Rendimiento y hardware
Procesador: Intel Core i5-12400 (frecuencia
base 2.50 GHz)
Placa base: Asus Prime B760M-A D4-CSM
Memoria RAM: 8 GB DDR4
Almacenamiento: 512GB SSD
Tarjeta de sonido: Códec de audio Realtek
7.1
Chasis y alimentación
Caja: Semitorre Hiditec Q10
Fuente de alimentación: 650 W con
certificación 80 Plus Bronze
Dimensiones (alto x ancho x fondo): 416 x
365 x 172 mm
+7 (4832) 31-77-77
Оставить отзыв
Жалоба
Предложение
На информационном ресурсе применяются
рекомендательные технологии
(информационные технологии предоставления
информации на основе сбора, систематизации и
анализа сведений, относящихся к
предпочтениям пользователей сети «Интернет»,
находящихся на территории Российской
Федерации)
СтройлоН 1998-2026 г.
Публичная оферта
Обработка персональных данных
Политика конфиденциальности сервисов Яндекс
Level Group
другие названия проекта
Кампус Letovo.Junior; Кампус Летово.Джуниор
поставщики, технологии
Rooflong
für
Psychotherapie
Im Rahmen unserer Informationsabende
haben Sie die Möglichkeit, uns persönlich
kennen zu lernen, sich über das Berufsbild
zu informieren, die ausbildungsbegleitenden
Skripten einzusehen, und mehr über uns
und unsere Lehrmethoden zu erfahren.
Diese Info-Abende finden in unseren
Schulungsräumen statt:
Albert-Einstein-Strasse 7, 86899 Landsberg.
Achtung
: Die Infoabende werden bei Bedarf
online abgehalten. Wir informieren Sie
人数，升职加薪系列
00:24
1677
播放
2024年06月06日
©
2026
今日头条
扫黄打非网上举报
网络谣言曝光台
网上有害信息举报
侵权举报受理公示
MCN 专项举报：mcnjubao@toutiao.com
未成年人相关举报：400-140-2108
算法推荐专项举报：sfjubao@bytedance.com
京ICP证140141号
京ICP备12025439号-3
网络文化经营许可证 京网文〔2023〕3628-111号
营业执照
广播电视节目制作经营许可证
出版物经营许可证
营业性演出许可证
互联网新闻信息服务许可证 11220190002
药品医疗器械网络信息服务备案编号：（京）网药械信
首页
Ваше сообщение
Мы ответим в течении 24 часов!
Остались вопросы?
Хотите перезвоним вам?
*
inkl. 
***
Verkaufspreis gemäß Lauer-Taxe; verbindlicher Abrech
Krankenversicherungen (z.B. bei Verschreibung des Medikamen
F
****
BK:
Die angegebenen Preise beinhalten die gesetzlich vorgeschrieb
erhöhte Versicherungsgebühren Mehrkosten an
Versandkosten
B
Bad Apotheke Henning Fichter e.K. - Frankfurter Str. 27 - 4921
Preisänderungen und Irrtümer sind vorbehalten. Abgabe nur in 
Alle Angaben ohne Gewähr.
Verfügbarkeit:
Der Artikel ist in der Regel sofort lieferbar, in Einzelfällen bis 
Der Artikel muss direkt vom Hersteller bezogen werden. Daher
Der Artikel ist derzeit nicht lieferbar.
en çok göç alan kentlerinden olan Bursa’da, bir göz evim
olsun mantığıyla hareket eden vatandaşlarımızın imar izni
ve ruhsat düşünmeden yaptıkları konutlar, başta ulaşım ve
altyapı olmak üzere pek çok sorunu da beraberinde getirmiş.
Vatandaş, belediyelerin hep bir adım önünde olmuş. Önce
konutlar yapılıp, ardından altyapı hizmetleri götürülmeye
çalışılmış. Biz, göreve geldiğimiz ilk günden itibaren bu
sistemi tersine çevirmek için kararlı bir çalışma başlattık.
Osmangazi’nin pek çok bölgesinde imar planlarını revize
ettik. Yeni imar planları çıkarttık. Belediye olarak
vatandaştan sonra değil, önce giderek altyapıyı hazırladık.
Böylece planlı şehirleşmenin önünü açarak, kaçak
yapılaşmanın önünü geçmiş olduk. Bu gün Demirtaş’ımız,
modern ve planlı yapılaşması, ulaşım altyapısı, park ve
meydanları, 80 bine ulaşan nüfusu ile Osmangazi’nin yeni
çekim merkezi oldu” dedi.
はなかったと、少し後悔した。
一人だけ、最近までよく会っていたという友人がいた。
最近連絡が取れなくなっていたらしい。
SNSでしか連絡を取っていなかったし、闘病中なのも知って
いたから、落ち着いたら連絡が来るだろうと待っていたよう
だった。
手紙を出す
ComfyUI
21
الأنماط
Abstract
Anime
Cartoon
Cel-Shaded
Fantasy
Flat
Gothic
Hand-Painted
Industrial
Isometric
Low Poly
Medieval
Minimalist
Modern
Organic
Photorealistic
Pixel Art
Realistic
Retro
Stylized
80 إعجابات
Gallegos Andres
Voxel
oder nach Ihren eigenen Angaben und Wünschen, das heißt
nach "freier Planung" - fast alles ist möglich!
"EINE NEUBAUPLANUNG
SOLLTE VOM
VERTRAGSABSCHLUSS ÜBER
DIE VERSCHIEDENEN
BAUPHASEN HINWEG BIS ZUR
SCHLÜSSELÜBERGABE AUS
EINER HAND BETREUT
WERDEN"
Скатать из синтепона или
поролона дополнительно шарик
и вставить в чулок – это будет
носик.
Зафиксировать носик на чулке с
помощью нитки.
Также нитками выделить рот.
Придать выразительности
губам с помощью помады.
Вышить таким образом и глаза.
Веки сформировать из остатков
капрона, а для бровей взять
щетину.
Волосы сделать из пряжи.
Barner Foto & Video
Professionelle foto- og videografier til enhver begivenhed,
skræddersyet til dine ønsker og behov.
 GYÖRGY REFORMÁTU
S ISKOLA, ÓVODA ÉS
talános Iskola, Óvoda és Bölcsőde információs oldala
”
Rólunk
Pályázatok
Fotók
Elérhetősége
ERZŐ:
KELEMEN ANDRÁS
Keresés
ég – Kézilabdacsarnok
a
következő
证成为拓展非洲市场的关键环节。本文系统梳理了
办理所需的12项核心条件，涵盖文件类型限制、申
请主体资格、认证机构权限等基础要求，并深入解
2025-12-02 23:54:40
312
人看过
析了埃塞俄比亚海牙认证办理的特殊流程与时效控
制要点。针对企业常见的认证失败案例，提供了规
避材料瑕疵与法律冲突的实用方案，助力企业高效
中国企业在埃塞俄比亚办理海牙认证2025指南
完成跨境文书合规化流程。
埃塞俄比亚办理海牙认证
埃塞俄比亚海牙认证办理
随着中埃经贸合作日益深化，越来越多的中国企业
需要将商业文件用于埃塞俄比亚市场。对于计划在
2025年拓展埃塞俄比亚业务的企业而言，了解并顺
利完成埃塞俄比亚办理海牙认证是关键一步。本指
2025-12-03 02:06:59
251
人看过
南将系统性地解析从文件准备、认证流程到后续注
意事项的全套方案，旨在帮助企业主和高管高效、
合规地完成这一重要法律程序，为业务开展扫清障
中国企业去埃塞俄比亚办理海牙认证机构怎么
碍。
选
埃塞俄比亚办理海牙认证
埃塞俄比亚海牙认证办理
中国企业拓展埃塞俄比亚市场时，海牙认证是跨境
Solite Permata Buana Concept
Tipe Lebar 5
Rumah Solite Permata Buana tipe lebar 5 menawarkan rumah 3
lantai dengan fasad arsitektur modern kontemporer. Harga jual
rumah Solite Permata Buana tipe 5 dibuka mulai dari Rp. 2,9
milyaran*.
######
Exercise aim: Copy, with no alteration, the line that contains "析了埃塞俄比亚海牙认证办理的特殊流程与时效控" and each remaining line of the listing above.

Solution for this exercise:
析了埃塞俄比亚海牙认证办理的特殊流程与时效控
制要点。针对企业常见的认证失败案例，提供了规
避材料瑕疵与法律冲突的实用方案，助力企业高效
中国企业在埃塞俄比亚办理海牙认证2025指南
完成跨境文书合规化流程。
埃塞俄比亚办理海牙认证
埃塞俄比亚海牙认证办理
随着中埃经贸合作日益深化，越来越多的中国企业
需要将商业文件用于埃塞俄比亚市场。对于计划在
2025年拓展埃塞俄比亚业务的企业而言，了解并顺
利完成埃塞俄比亚办理海牙认证是关键一步。本指
2025-12-03 02:06:59
251
人看过
南将系统性地解析从文件准备、认证流程到后续注
意事项的全套方案，旨在帮助企业主和高管高效、
合规地完成这一重要法律程序，为业务开展扫清障
中国企业去埃塞俄比亚办理海牙认证机构怎么
碍。
选
埃塞俄比亚办理海牙认证
埃塞俄比亚海牙认证办理
中国企业拓展埃塞俄比亚市场时，海牙认证是跨境
Solite Permata Buana Concept
Tipe Lebar 5
Rumah Solite Permata Buana tipe lebar 5 menawarkan rumah 3
lantai dengan fasad arsitektur modern kontemporer. Harga jual
rumah Solite Permata Buana tipe 5 dibuka mulai dari Rp. 2,9
milyaran*.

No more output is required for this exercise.